● WHAT TO PRODUCE
The result should be every line in the data below that carries the string "side".

● Stored data entries
-.-.-

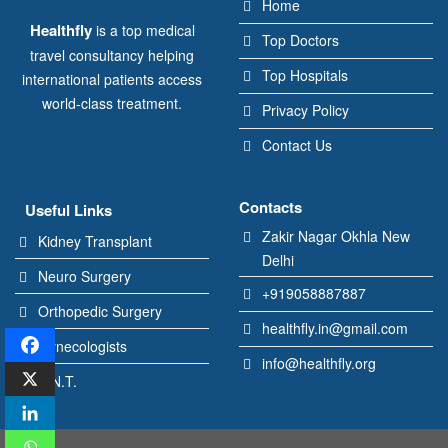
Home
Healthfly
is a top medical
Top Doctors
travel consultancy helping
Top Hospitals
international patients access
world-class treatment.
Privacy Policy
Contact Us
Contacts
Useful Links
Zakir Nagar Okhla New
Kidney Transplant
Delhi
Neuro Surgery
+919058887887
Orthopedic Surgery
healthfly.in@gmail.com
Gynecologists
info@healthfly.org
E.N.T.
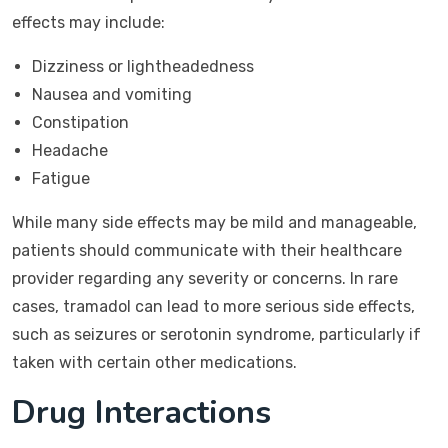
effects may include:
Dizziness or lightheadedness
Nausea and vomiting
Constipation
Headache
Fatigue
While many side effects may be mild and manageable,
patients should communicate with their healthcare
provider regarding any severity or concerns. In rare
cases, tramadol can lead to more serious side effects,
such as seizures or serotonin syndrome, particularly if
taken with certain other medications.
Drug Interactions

-.-.-

● SOLUTION
While many side effects may be mild and manageable,
cases, tramadol can lead to more serious side effects,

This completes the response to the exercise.